UK universities urged to probe malpractice, fraud in research projects
LONDON, July 11 (Xinhua) -- A quarter of British universities are not reporting on potential malpractice during research projects, a government report revealed Wednesday.
The House of Commons Science and Technology Committee report looked at what is known about problems arising from errors, questionable practices, and fraud in university research, and what can be done to ensure that problems are handled appropriately.
MP Norman Lamb, who is chair of the committee, said: "While most universities publish an annual report on research integrity, six years from signing a Concordat which recommends doing so it is not yet consistent across the sector. It's not a good look for the research community to be dragging its heels on this, particularly given research fraud can quite literally become a matter of life and death."
Lamb said research can help tackle some of the world's great challenges, including disease, climate change and global inequality, adding: "The UK is a world leader in research, and our universities are at the forefront of the many of the world's great scientific breakthroughs. The importance of public confidence in research can't be overstated."
As part of its inquiry, the committee wrote to 136 British universities to ask them whether they publish information on the number of misconduct investigations undertaken each year.
The committee's report found that despite a commitment in the 2012 Concordat to Support Research Integrity, a quarter of universities are not producing an annual report on research integrity.
"This lack of consistent transparency in reporting data on the number of misconduct investigations, and inconsistency in the way the information is recorded, means it is difficult to calculate the scale of research misconduct in the UK," said the report.
It added there has been a lack of co-ordinated leadership in implementing the Concordat's recommendations in universities.
Lamb said what is needed is an approach to transparency which recognises that error, poor uses of statistics and even fraud are possible in any human endeavour, and a clear demonstration that universities look for problems and tackle them when they arise.

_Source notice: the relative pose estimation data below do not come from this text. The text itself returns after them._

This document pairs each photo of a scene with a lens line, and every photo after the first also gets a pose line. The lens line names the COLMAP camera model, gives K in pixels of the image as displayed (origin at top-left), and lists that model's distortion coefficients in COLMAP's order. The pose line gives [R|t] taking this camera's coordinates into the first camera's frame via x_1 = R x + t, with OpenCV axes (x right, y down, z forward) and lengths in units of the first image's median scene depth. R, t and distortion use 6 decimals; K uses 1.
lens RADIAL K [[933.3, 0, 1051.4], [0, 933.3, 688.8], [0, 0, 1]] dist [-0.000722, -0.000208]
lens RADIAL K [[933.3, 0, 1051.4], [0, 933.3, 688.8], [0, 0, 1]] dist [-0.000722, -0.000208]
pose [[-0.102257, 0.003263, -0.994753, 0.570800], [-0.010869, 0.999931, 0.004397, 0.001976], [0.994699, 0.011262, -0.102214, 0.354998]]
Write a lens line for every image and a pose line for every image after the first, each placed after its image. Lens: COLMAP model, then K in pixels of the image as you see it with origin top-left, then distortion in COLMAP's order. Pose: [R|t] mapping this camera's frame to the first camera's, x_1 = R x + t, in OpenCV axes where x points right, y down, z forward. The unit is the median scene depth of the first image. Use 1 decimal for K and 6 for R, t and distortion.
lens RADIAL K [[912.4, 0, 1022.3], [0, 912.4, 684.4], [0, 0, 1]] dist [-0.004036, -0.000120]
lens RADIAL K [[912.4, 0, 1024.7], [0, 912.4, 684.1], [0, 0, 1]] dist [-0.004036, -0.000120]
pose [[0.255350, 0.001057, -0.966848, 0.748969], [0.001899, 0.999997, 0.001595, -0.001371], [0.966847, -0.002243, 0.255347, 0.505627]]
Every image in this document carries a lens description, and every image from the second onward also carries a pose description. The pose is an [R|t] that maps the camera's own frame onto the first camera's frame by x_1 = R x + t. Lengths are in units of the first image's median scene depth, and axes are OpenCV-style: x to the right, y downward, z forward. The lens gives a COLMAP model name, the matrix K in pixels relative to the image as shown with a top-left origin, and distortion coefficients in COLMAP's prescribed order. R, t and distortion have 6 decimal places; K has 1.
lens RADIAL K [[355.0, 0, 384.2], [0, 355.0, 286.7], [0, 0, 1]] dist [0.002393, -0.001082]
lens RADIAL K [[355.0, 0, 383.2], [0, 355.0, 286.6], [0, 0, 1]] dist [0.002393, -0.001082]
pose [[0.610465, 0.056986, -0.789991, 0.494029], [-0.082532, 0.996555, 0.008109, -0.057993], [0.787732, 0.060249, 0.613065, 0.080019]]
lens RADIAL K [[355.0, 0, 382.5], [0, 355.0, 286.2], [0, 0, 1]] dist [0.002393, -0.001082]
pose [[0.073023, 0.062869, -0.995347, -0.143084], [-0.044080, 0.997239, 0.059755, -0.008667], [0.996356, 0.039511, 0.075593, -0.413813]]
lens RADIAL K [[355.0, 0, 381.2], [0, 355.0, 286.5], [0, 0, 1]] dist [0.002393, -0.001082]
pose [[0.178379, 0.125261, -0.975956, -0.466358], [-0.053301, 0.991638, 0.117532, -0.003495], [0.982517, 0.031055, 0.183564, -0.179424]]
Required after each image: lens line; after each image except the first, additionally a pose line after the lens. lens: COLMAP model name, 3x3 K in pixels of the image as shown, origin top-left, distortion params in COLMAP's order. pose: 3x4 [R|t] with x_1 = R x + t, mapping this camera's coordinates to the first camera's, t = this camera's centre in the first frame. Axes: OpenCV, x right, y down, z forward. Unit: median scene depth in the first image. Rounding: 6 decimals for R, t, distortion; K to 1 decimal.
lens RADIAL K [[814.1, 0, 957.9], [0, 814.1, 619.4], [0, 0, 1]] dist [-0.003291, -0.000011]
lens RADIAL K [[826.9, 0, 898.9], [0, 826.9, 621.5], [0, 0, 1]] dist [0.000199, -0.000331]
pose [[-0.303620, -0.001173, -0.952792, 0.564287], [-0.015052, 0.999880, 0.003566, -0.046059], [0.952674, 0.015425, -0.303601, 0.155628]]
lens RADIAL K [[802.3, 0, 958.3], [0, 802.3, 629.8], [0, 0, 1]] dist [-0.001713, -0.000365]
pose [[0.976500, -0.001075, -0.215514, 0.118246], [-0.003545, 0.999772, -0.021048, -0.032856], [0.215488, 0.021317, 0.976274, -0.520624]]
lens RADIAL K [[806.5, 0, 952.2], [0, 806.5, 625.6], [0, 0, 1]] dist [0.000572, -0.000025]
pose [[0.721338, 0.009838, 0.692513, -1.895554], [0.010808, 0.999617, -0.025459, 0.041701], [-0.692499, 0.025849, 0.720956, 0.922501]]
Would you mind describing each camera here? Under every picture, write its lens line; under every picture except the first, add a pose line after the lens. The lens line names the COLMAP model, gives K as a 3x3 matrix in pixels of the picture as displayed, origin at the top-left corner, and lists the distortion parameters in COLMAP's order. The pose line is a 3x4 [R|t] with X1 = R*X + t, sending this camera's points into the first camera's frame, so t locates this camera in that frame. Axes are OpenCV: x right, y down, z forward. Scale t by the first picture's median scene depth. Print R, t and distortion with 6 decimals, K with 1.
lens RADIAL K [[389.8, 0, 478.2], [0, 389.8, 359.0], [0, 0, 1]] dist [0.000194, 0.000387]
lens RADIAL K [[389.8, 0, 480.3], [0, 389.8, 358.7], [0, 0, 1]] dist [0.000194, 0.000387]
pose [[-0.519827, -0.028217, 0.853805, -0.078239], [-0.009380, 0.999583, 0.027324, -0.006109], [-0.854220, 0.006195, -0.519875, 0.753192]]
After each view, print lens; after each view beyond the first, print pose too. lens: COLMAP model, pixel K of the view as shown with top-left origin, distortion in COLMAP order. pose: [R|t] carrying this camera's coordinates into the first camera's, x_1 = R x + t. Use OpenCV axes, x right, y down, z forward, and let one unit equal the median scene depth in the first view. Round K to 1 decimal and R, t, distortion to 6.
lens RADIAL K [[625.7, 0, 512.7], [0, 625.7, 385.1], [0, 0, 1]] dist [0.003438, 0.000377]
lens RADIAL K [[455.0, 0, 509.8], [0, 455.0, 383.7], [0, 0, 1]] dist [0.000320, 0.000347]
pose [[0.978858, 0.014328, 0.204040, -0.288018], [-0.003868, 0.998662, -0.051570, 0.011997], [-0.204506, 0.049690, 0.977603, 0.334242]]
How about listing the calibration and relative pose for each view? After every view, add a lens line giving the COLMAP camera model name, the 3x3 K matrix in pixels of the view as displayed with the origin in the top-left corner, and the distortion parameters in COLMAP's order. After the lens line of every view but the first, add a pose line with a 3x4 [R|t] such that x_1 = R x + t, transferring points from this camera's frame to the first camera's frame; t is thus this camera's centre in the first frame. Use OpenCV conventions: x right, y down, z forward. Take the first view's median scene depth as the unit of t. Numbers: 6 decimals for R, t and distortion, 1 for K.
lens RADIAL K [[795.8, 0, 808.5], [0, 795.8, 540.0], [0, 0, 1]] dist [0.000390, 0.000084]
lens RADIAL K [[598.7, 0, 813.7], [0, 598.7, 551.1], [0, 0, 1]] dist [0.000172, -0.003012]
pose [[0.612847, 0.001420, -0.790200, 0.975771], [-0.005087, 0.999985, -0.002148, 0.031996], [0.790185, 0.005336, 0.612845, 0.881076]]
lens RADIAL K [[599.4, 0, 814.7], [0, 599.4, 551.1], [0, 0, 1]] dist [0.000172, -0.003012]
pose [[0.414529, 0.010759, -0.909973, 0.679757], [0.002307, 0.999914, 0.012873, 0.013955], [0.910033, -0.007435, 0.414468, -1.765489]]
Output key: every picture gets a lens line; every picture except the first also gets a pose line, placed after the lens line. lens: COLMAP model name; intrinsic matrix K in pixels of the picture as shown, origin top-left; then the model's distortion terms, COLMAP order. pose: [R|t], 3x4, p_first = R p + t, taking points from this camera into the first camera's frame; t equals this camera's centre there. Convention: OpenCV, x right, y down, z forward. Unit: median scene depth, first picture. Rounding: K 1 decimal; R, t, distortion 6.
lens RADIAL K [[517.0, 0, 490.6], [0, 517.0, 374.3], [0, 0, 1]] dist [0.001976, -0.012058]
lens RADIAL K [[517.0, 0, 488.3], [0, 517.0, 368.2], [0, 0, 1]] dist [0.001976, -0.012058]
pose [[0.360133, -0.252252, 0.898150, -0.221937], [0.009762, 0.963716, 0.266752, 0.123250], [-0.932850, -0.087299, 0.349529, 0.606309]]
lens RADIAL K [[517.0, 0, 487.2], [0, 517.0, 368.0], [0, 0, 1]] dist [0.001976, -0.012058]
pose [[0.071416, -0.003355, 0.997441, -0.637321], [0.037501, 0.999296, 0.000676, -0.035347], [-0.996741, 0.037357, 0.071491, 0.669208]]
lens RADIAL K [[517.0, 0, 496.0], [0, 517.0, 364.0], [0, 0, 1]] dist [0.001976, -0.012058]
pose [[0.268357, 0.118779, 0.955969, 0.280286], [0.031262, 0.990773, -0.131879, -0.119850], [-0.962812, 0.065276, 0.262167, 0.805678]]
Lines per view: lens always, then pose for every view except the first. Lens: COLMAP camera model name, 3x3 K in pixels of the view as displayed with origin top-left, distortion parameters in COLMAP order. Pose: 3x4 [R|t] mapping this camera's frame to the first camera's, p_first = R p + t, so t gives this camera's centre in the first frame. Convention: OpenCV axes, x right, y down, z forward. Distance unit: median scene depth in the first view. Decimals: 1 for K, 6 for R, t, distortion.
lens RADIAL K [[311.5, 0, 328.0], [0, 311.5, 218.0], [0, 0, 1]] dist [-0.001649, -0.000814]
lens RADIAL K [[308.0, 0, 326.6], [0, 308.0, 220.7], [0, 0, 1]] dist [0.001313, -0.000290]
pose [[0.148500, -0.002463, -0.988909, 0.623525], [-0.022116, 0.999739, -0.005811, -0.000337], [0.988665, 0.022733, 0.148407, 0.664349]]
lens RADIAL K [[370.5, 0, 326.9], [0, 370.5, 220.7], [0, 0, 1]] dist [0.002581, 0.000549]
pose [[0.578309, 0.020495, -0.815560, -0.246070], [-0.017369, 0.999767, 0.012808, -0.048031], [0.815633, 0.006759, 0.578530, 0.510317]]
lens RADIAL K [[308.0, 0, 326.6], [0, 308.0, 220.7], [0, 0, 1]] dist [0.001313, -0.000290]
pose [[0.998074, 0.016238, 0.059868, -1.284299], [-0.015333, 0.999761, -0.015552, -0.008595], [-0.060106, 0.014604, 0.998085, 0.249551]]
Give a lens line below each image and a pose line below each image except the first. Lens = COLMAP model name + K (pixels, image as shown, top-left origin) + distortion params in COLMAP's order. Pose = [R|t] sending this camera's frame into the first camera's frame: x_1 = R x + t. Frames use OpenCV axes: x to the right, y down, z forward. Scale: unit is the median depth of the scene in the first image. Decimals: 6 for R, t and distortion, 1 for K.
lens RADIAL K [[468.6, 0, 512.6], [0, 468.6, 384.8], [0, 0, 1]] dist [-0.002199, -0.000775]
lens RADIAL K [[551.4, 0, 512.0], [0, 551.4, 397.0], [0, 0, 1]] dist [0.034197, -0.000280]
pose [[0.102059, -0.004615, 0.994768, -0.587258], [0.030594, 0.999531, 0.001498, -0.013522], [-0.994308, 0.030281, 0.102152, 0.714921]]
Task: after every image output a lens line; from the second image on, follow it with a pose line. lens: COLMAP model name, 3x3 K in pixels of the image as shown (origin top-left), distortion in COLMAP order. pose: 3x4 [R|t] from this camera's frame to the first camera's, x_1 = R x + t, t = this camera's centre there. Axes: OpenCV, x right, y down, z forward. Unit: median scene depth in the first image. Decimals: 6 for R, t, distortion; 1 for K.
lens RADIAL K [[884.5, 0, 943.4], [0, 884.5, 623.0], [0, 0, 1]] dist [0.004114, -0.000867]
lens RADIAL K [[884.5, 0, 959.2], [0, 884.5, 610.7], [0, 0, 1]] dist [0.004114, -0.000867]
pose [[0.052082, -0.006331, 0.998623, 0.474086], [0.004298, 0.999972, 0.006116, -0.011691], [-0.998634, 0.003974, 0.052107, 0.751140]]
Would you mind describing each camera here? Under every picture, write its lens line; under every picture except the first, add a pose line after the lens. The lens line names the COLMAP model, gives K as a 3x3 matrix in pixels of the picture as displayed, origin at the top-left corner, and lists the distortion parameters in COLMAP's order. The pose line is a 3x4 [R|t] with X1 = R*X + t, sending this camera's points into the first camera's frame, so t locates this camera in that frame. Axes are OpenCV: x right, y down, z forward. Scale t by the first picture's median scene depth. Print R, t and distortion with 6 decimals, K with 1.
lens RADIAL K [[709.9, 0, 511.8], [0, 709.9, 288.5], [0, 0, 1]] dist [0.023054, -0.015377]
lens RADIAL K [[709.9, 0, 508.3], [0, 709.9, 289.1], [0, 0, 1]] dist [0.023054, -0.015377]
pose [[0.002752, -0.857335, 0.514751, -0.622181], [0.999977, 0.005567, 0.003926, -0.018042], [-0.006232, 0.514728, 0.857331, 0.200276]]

The committee has recommended that a tightened Concordat on Research Integrity should be produced, with a timetable to reach 100 percent compliance. It wants the government to establish a national Research Integrity Committee to provide a means of verifying that university investigations into research misconduct are handled appropriately.
Lamb added: "Unless we address this, there is a risk that there could be a knee-jerk reaction towards inappropriate regulation in response to the next big research misconduct scandal."